> [Records for processing]:
● ● ● ●

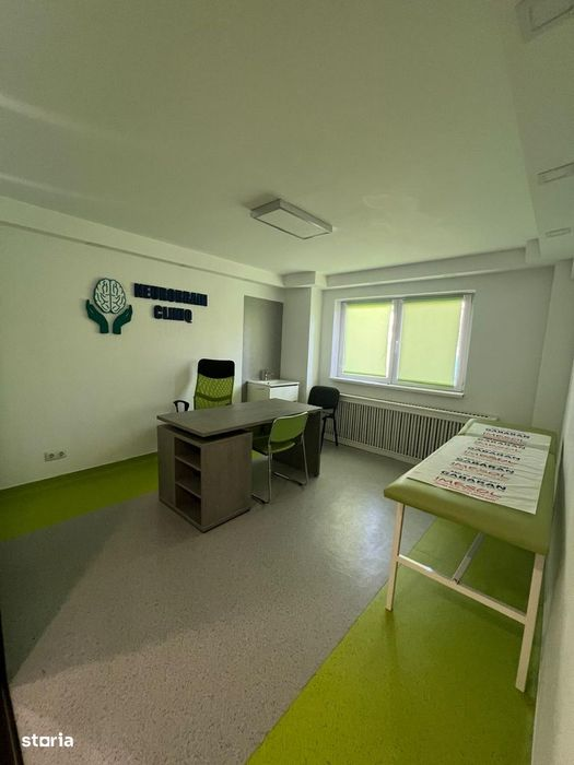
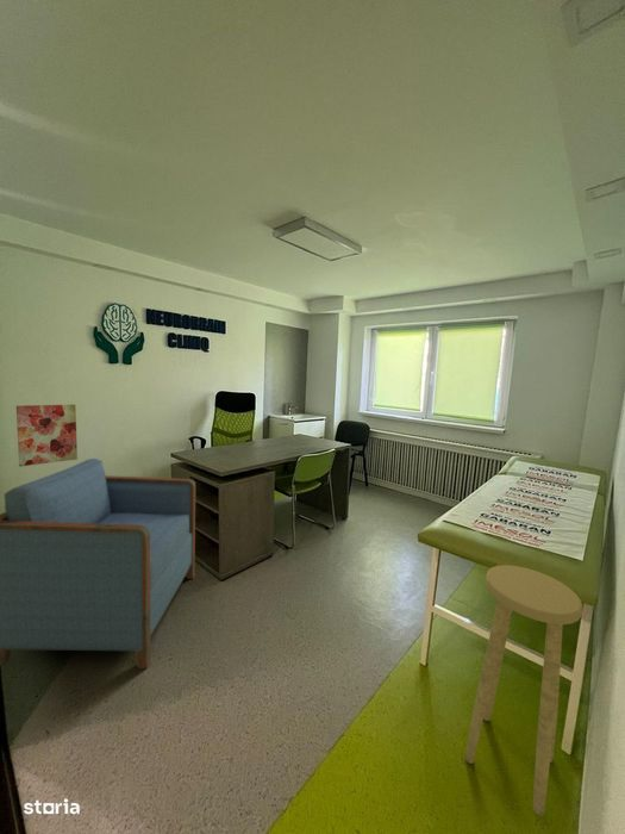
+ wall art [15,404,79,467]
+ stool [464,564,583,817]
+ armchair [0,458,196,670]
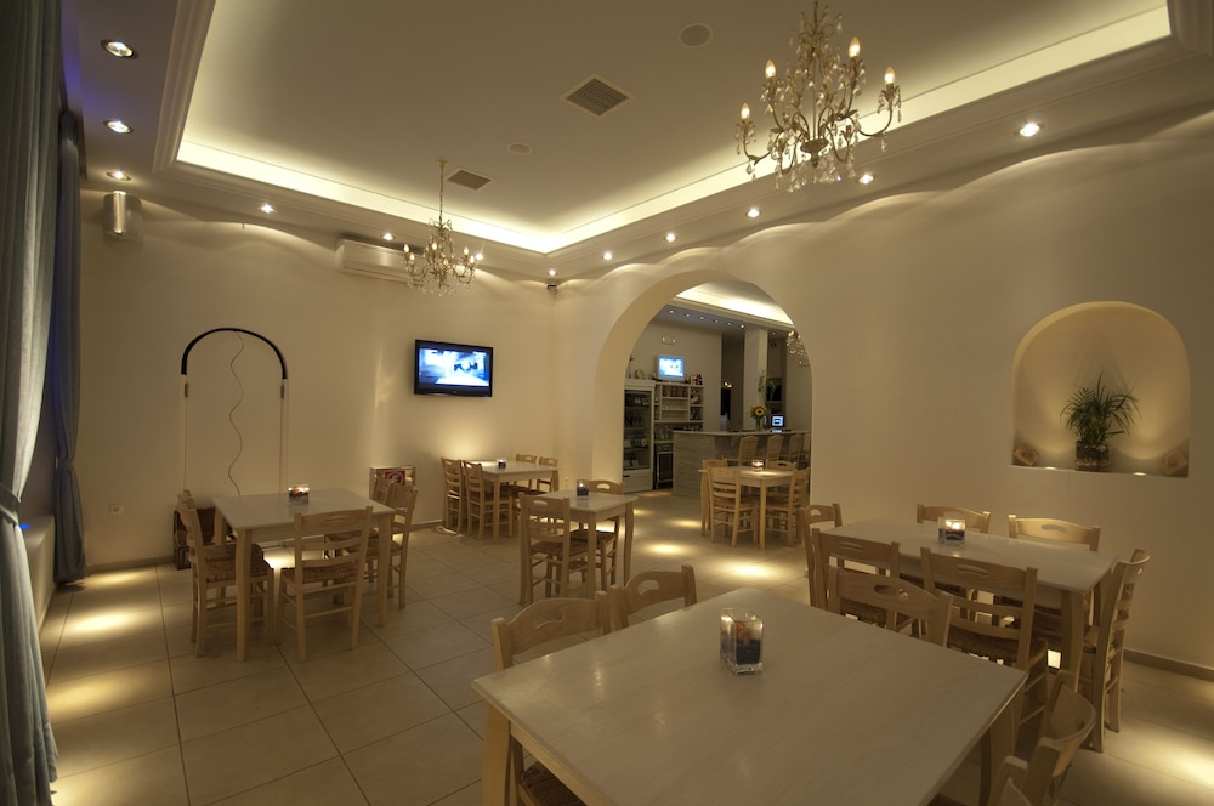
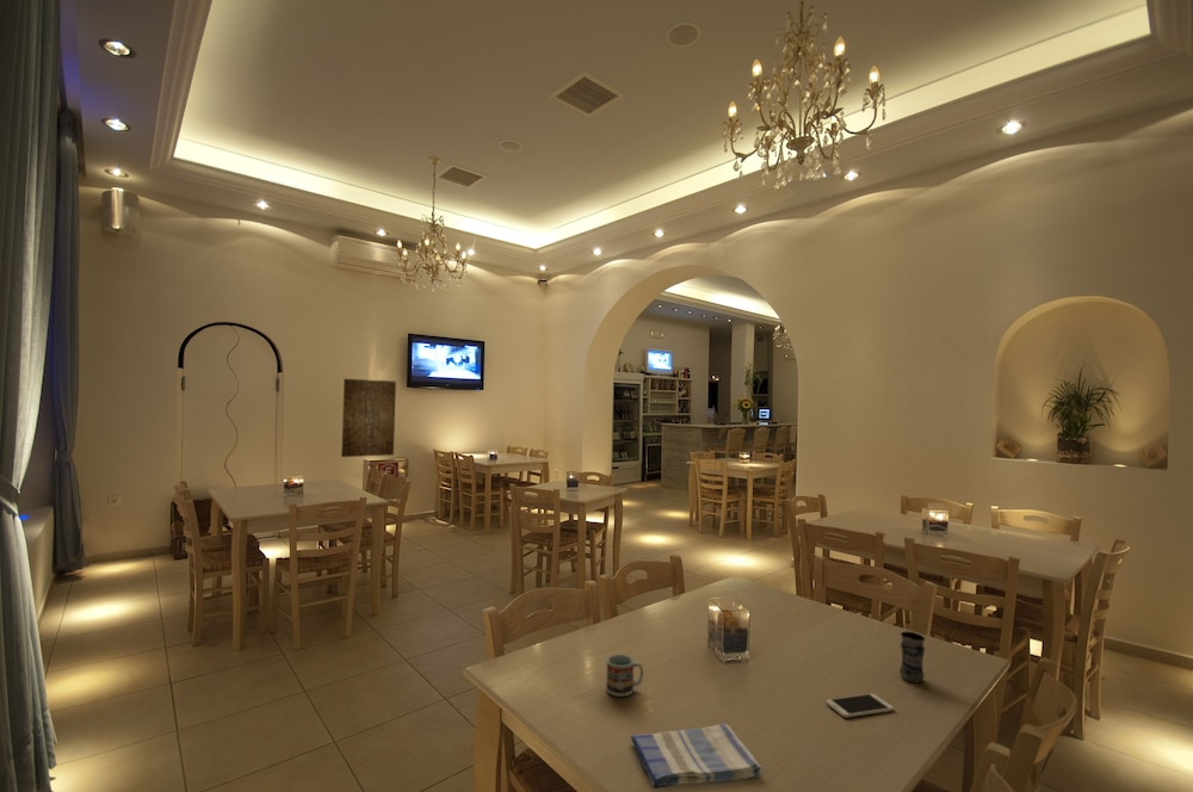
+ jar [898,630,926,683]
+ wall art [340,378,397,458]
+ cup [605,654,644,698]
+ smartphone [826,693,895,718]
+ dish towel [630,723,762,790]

● ● ● ●

> [What is needed]: Write out the material exactly as it stands, omitting every picture.

> [Task solution]:
+ wall art [15,404,79,467]
+ stool [464,564,583,817]
+ armchair [0,458,196,670]
+ jar [898,630,926,683]
+ wall art [340,378,397,458]
+ cup [605,654,644,698]
+ smartphone [826,693,895,718]
+ dish towel [630,723,762,790]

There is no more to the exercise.